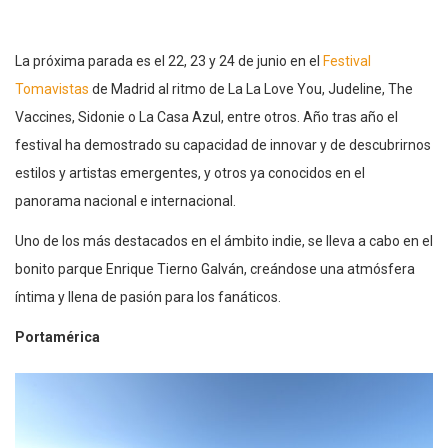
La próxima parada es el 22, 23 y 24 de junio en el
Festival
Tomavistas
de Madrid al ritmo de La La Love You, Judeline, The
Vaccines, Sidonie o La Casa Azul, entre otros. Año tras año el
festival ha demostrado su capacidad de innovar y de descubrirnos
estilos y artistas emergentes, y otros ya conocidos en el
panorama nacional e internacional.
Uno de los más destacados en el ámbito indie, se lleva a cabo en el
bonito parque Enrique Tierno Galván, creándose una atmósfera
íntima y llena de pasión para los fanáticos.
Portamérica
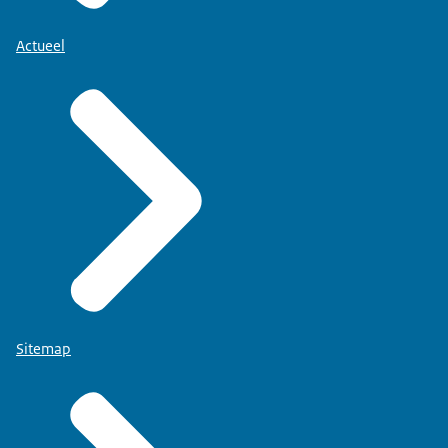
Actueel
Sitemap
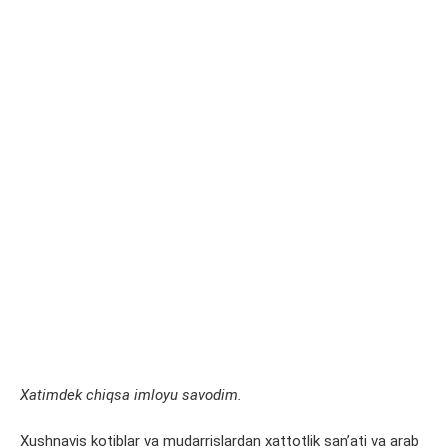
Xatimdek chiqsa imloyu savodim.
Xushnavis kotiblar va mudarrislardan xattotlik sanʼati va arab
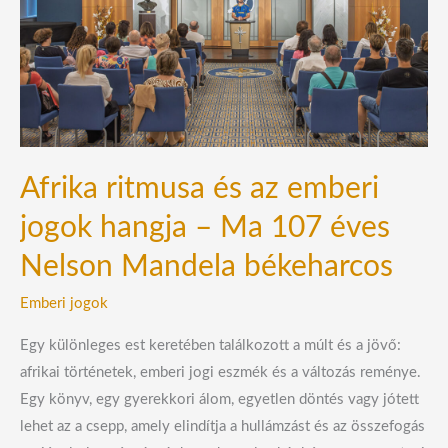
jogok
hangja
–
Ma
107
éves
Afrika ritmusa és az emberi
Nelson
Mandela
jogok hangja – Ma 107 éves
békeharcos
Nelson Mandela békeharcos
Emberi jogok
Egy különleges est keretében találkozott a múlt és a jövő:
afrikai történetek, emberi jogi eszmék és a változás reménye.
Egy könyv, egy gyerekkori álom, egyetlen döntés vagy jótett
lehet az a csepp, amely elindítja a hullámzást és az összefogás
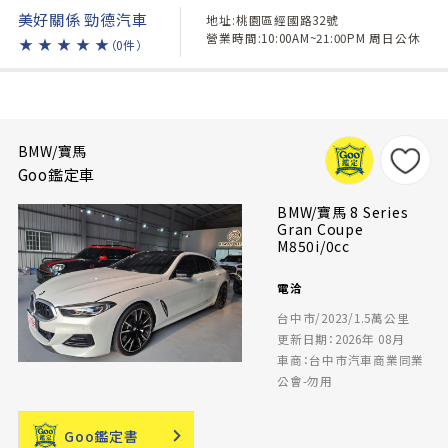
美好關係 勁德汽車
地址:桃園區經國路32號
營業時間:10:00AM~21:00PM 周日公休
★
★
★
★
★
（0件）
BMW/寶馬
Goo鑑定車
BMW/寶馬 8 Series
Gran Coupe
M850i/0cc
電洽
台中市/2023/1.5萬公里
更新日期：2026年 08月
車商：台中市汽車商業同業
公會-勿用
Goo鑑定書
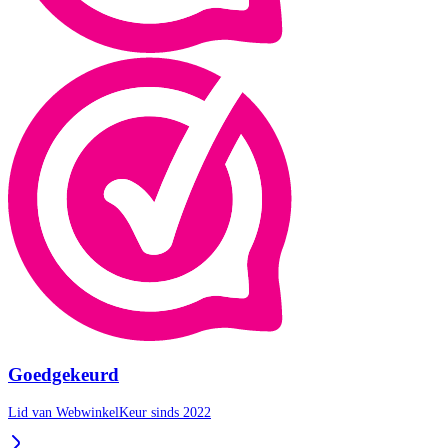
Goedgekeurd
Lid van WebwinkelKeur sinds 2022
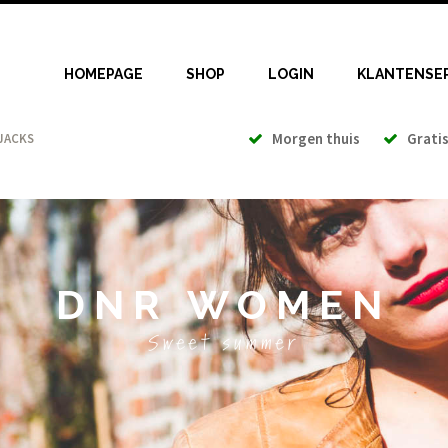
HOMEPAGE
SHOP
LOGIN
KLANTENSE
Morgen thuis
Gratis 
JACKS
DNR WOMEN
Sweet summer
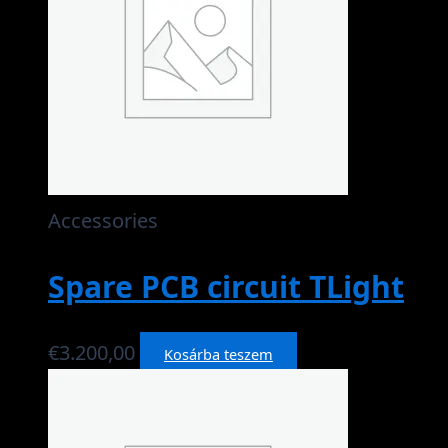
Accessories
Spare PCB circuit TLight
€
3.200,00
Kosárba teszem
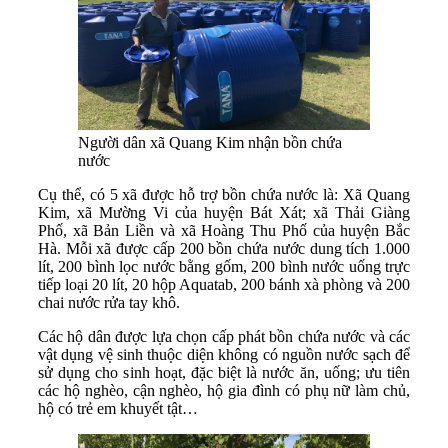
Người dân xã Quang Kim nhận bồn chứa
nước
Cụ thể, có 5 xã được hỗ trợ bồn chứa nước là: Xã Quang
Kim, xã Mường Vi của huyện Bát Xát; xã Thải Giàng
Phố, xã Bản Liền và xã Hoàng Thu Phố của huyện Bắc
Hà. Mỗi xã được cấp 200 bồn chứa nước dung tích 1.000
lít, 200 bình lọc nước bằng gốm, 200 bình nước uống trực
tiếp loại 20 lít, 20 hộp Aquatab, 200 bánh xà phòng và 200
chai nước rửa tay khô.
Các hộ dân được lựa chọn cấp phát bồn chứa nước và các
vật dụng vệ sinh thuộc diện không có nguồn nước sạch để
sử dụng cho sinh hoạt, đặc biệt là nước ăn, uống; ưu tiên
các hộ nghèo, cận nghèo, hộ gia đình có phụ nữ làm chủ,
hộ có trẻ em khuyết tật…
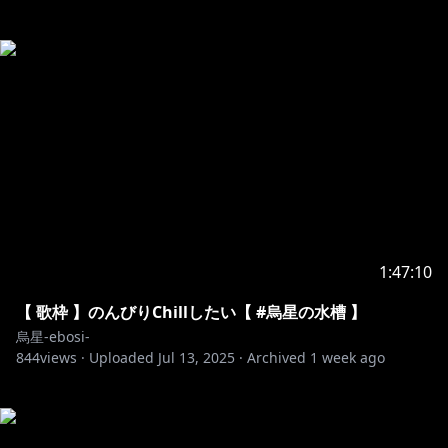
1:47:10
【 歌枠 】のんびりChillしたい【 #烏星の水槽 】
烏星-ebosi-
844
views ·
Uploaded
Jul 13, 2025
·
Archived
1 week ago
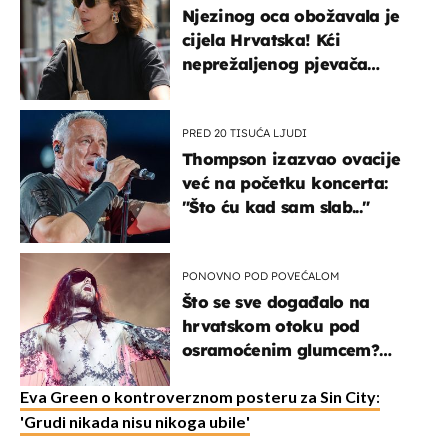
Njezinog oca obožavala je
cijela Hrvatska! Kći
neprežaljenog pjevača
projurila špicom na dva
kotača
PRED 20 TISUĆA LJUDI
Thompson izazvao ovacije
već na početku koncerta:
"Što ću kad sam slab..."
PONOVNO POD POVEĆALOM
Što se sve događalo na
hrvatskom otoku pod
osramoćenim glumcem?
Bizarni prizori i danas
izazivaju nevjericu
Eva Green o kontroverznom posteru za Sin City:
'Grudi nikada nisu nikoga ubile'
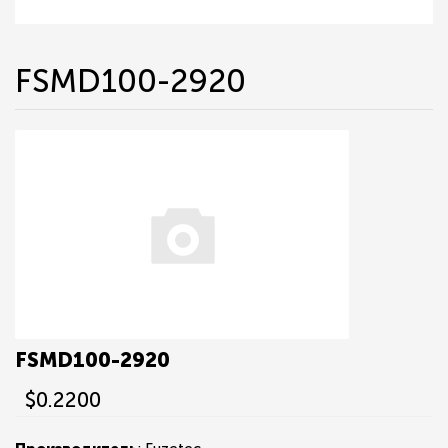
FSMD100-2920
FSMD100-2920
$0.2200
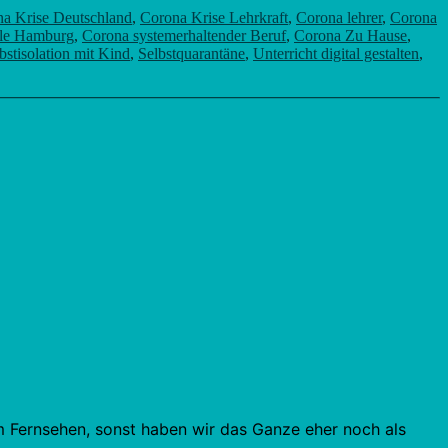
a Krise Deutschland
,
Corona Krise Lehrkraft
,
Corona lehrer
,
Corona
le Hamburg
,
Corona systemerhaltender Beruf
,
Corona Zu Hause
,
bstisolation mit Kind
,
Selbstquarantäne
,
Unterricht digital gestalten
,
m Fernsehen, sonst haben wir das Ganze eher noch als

★ ★ ★ ★ ★ ★ ★

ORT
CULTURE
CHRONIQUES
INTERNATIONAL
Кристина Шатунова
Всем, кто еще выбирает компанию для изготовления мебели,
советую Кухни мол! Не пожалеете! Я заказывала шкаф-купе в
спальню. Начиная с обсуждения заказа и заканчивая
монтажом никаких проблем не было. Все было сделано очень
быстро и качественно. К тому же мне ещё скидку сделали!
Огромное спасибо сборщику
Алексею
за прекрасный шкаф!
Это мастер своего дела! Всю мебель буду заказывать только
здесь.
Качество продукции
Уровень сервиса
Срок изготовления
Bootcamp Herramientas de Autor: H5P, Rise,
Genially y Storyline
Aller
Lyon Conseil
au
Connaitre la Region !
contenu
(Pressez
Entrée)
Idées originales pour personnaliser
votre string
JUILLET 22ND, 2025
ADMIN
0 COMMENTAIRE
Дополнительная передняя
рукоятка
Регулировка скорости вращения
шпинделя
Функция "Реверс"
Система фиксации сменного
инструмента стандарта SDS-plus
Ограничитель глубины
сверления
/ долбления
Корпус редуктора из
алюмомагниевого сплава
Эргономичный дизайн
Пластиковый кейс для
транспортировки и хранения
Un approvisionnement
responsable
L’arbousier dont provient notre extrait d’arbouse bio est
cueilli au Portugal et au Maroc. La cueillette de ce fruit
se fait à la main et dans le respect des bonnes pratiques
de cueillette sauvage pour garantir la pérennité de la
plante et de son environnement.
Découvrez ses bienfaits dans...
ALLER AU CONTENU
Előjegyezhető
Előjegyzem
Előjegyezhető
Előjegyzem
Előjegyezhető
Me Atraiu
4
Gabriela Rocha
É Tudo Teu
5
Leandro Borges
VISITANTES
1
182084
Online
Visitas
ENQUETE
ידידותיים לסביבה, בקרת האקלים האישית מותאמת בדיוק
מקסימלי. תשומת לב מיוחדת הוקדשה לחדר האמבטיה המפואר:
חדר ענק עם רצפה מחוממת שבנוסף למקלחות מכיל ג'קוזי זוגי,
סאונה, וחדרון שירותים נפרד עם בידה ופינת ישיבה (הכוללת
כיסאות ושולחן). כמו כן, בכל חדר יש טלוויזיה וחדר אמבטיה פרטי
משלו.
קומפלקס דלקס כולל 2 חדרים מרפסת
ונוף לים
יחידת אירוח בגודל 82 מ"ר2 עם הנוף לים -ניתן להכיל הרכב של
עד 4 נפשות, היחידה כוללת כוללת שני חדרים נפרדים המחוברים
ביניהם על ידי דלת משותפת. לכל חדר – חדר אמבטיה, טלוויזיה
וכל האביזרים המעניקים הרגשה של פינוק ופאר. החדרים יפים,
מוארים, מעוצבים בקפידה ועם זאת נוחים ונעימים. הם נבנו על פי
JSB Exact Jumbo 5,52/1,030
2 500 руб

★ ★ ★ ★ ★ ★ ★

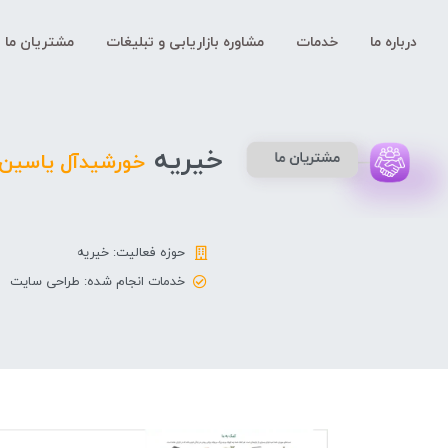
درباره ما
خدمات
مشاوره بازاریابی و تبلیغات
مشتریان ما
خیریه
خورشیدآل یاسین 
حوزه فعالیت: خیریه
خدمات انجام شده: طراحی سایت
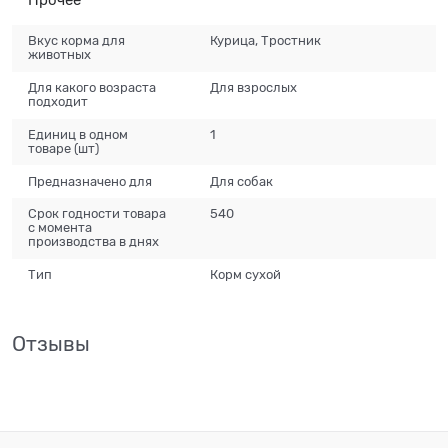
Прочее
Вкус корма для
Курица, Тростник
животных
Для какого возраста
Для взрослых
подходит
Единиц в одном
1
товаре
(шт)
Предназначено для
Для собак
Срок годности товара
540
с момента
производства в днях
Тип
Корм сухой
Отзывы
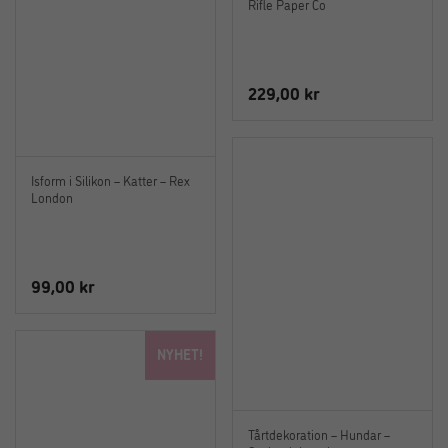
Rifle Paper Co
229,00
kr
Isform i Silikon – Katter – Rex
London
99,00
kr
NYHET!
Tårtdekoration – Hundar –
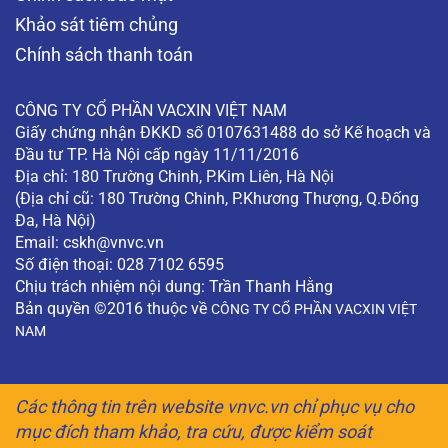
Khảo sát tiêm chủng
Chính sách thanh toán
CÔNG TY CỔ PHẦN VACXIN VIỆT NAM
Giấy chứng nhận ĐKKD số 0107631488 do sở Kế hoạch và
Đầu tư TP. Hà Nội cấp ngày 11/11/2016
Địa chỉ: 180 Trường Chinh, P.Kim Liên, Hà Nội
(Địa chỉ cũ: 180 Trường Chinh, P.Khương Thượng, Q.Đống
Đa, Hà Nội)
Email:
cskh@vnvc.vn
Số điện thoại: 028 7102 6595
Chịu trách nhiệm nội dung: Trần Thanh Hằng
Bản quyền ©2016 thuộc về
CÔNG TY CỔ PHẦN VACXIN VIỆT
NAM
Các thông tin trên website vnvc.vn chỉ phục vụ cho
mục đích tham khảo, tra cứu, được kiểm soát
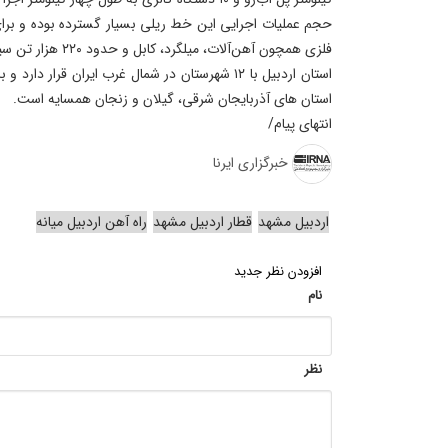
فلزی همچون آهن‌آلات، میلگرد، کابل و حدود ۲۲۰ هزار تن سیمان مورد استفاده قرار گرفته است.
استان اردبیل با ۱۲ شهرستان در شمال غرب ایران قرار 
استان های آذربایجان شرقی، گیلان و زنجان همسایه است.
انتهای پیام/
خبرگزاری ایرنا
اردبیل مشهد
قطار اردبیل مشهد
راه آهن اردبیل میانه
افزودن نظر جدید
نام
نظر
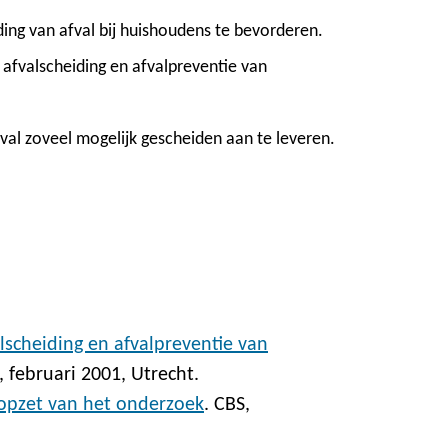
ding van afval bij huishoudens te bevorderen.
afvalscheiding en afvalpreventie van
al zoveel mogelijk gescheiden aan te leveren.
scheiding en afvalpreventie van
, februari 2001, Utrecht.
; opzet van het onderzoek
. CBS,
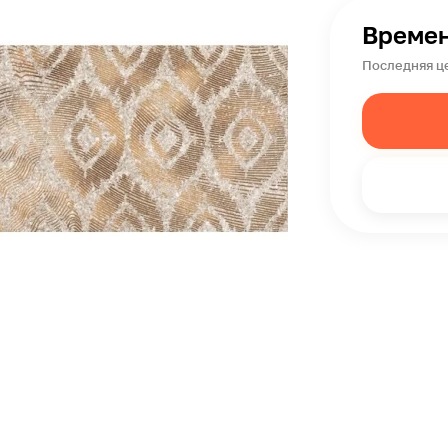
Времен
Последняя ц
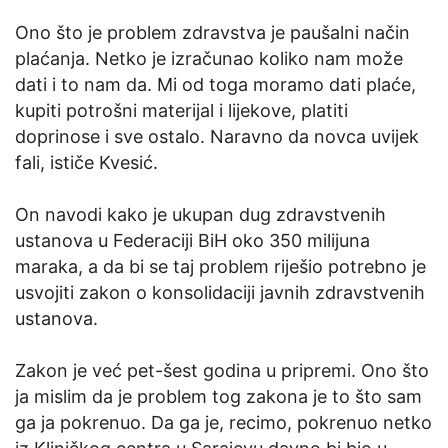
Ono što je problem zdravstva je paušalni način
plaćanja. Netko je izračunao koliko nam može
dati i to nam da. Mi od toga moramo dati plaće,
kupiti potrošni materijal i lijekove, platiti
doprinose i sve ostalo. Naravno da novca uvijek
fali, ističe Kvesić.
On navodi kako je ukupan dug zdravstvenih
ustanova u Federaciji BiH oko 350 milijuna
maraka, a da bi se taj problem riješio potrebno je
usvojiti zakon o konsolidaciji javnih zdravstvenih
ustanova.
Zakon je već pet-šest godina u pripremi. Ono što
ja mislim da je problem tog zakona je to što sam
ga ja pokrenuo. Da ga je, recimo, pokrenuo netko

★ ★ ★ ★ ★ ★ ★

ABOUT THIS TASK: Pick out each line in the listing that contains the word "اردبیل", and copy those lines.

ANSWER TO THE EXERCISE:
استان اردبیل با ۱۲ شهرستان در شمال غرب ایران قرار 
اردبیل مشهد
قطار اردبیل مشهد
راه آهن اردبیل میانه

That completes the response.